Data entries
********************

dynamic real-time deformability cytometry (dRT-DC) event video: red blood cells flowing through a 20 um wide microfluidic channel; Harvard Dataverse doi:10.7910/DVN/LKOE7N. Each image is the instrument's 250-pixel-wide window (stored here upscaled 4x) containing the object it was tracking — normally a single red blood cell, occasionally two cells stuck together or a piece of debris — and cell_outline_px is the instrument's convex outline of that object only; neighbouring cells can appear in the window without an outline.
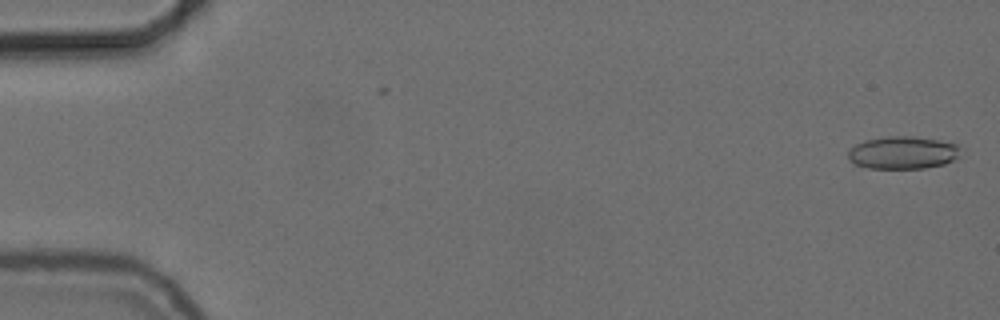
{"species": "common noctule bat (a hibernating species)", "species_latin": "Nyctalus noctula", "temperature_condition": "cold", "stored_images_in_passage": 55, "camera_frame_rate_fps": 3000, "um_per_image_px": 0.085, "animal": {"sex": "female", "body_mass_g": 24.6, "forearm_length_mm": 56.2}, "frame": {"image": 1, "passage_image": 1, "time_ms": 0.0, "image_size_px": [1000, 320], "cell_outline_px": [[960, 156], [944, 164], [924, 168], [868, 168], [856, 164], [848, 156], [848, 148], [864, 140], [888, 136], [912, 136], [936, 140], [956, 144]], "centroid_in_image_um": [76.7, 12.97], "position_along_channel_um": 8.3, "area_um2": 21.15}}
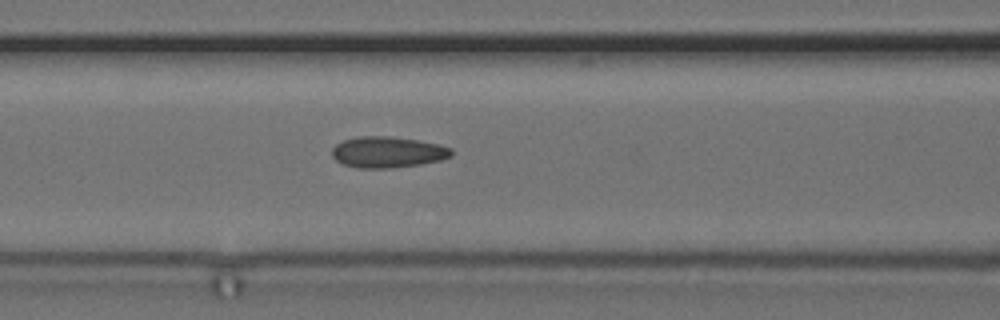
{"frame": {"image": 2, "passage_image": 23, "time_ms": 7.333, "image_size_px": [1000, 320], "cell_outline_px": [[452, 156], [440, 160], [420, 164], [392, 168], [356, 168], [340, 164], [332, 156], [332, 148], [336, 144], [344, 140], [360, 136], [388, 136], [416, 140], [440, 144], [452, 148]], "centroid_in_image_um": [32.93, 12.94], "position_along_channel_um": 133.7, "area_um2": 21.73}}
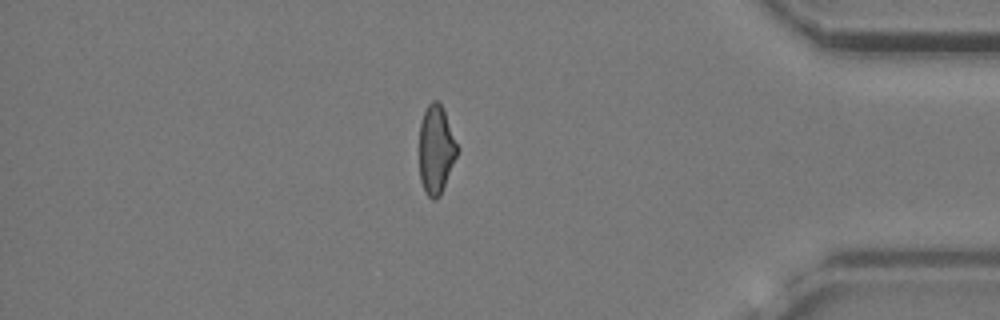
{"frame": {"image": 3, "passage_image": 47, "time_ms": 15.333, "image_size_px": [1000, 320], "cell_outline_px": [[460, 148], [440, 196], [436, 200], [432, 200], [424, 192], [420, 180], [420, 124], [424, 112], [428, 104], [432, 100], [436, 100], [440, 104], [444, 112]], "centroid_in_image_um": [37.07, 12.75], "position_along_channel_um": 398.1, "area_um2": 19.59}, "authors_computed_cell_mechanics": {"area_um2": 20.9236, "velocity_mm_per_s": 3.7294, "shape_relaxation_time_tau1_ms": null, "shape_relaxation_time_tau2_ms": 1.9295, "deformation_change_tau1": null, "deformation_change_tau2": 0.0939}}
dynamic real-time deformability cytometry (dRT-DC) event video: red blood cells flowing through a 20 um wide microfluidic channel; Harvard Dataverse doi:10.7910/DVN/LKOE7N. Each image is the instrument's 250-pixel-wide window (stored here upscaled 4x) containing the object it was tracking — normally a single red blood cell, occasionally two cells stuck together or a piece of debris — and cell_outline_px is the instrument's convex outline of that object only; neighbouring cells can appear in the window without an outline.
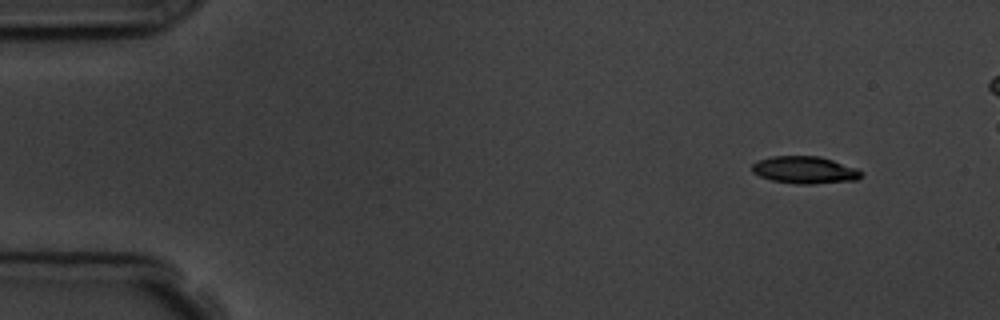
{"species": "common noctule bat (a hibernating species)", "species_latin": "Nyctalus noctula", "temperature_condition": "room temperature", "stored_images_in_passage": 6, "segment_of_instrument_passage": [2, 2], "camera_frame_rate_fps": 3000, "um_per_image_px": 0.085, "animal": {"sex": "male", "body_mass_g": 19.5, "forearm_length_mm": 54.6}, "frame": {"image": 1, "passage_image": 6, "time_ms": 6.0, "image_size_px": [1000, 320], "cell_outline_px": [[864, 176], [856, 180], [816, 184], [796, 184], [772, 180], [760, 176], [752, 172], [752, 164], [756, 160], [772, 156], [820, 156], [860, 168], [864, 172]], "centroid_in_image_um": [68.47, 14.44], "position_along_channel_um": 16.5, "area_um2": 17.74}}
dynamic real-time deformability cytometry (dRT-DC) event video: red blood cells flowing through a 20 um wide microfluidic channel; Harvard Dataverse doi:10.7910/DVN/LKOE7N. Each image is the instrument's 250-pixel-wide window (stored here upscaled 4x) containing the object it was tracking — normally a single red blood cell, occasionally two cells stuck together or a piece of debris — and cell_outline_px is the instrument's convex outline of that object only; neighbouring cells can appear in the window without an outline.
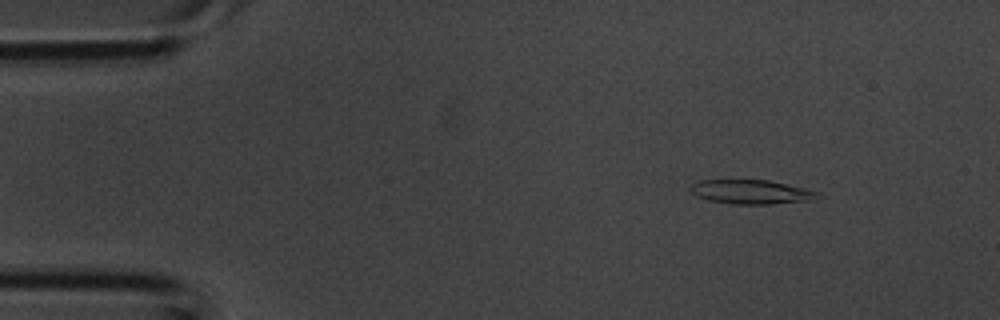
{"species": "common noctule bat (a hibernating species)", "species_latin": "Nyctalus noctula", "temperature_condition": "room temperature", "stored_images_in_passage": 36, "camera_frame_rate_fps": 3000, "um_per_image_px": 0.085, "animal": {"sex": "male", "body_mass_g": 20.1, "forearm_length_mm": 53.5}, "frame": {"image": 1, "passage_image": 3, "time_ms": 0.667, "image_size_px": [1000, 320], "cell_outline_px": [[820, 192], [808, 200], [772, 204], [732, 204], [708, 200], [696, 196], [688, 188], [692, 184], [700, 180], [768, 180], [804, 188]], "centroid_in_image_um": [63.76, 16.31], "position_along_channel_um": 21.2, "area_um2": 17.63}}
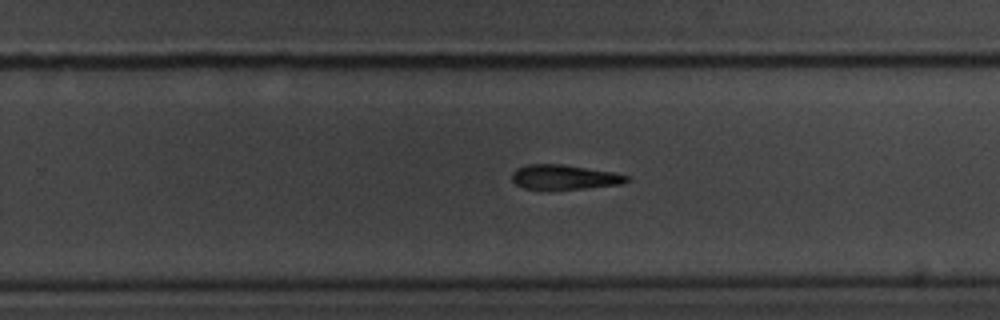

********************

_Short task_
Reproduce each line word for word and drop the pictures.

_Expected answer_
dynamic real-time deformability cytometry (dRT-DC) event video: red blood cells flowing through a 20 um wide microfluidic channel; Harvard Dataverse doi:10.7910/DVN/LKOE7N. Each image is the instrument's 250-pixel-wide window (stored here upscaled 4x) containing the object it was tracking — normally a single red blood cell, occasionally two cells stuck together or a piece of debris — and cell_outline_px is the instrument's convex outline of that object only; neighbouring cells can appear in the window without an outline.
{"species": "common noctule bat (a hibernating species)", "species_latin": "Nyctalus noctula", "temperature_condition": "cold", "stored_images_in_passage": 55, "camera_frame_rate_fps": 3000, "um_per_image_px": 0.085, "animal": {"sex": "female", "body_mass_g": 24.6, "forearm_length_mm": 56.2}, "frame": {"image": 1, "passage_image": 1, "time_ms": 0.0, "image_size_px": [1000, 320], "cell_outline_px": [[960, 156], [944, 164], [924, 168], [868, 168], [856, 164], [848, 156], [848, 148], [864, 140], [888, 136], [912, 136], [936, 140], [956, 144]], "centroid_in_image_um": [76.7, 12.97], "position_along_channel_um": 8.3, "area_um2": 21.15}}
{"frame": {"image": 2, "passage_image": 23, "time_ms": 7.333, "image_size_px": [1000, 320], "cell_outline_px": [[452, 156], [440, 160], [420, 164], [392, 168], [356, 168], [340, 164], [332, 156], [332, 148], [336, 144], [344, 140], [360, 136], [388, 136], [416, 140], [440, 144], [452, 148]], "centroid_in_image_um": [32.93, 12.94], "position_along_channel_um": 133.7, "area_um2": 21.73}}
{"frame": {"image": 3, "passage_image": 47, "time_ms": 15.333, "image_size_px": [1000, 320], "cell_outline_px": [[460, 148], [440, 196], [436, 200], [432, 200], [424, 192], [420, 180], [420, 124], [424, 112], [428, 104], [432, 100], [436, 100], [440, 104], [444, 112]], "centroid_in_image_um": [37.07, 12.75], "position_along_channel_um": 398.1, "area_um2": 19.59}, "authors_computed_cell_mechanics": {"area_um2": 20.9236, "velocity_mm_per_s": 3.7294, "shape_relaxation_time_tau1_ms": null, "shape_relaxation_time_tau2_ms": 1.9295, "deformation_change_tau1": null, "deformation_change_tau2": 0.0939}}
dynamic real-time deformability cytometry (dRT-DC) event video: red blood cells flowing through a 20 um wide microfluidic channel; Harvard Dataverse doi:10.7910/DVN/LKOE7N. Each image is the instrument's 250-pixel-wide window (stored here upscaled 4x) containing the object it was tracking — normally a single red blood cell, occasionally two cells stuck together or a piece of debris — and cell_outline_px is the instrument's convex outline of that object only; neighbouring cells can appear in the window without an outline.
{"species": "common noctule bat (a hibernating species)", "species_latin": "Nyctalus noctula", "temperature_condition": "room temperature", "stored_images_in_passage": 6, "segment_of_instrument_passage": [2, 2], "camera_frame_rate_fps": 3000, "um_per_image_px": 0.085, "animal": {"sex": "male", "body_mass_g": 19.5, "forearm_length_mm": 54.6}, "frame": {"image": 1, "passage_image": 6, "time_ms": 6.0, "image_size_px": [1000, 320], "cell_outline_px": [[864, 176], [856, 180], [816, 184], [796, 184], [772, 180], [760, 176], [752, 172], [752, 164], [756, 160], [772, 156], [820, 156], [860, 168], [864, 172]], "centroid_in_image_um": [68.47, 14.44], "position_along_channel_um": 16.5, "area_um2": 17.74}}
dynamic real-time deformability cytometry (dRT-DC) event video: red blood cells flowing through a 20 um wide microfluidic channel; Harvard Dataverse doi:10.7910/DVN/LKOE7N. Each image is the instrument's 250-pixel-wide window (stored here upscaled 4x) containing the object it was tracking — normally a single red blood cell, occasionally two cells stuck together or a piece of debris — and cell_outline_px is the instrument's convex outline of that object only; neighbouring cells can appear in the window without an outline.
{"species": "common noctule bat (a hibernating species)", "species_latin": "Nyctalus noctula", "temperature_condition": "room temperature", "stored_images_in_passage": 36, "camera_frame_rate_fps": 3000, "um_per_image_px": 0.085, "animal": {"sex": "male", "body_mass_g": 20.1, "forearm_length_mm": 53.5}, "frame": {"image": 1, "passage_image": 3, "time_ms": 0.667, "image_size_px": [1000, 320], "cell_outline_px": [[820, 192], [808, 200], [772, 204], [732, 204], [708, 200], [696, 196], [688, 188], [692, 184], [700, 180], [768, 180], [804, 188]], "centroid_in_image_um": [63.76, 16.31], "position_along_channel_um": 21.2, "area_um2": 17.63}}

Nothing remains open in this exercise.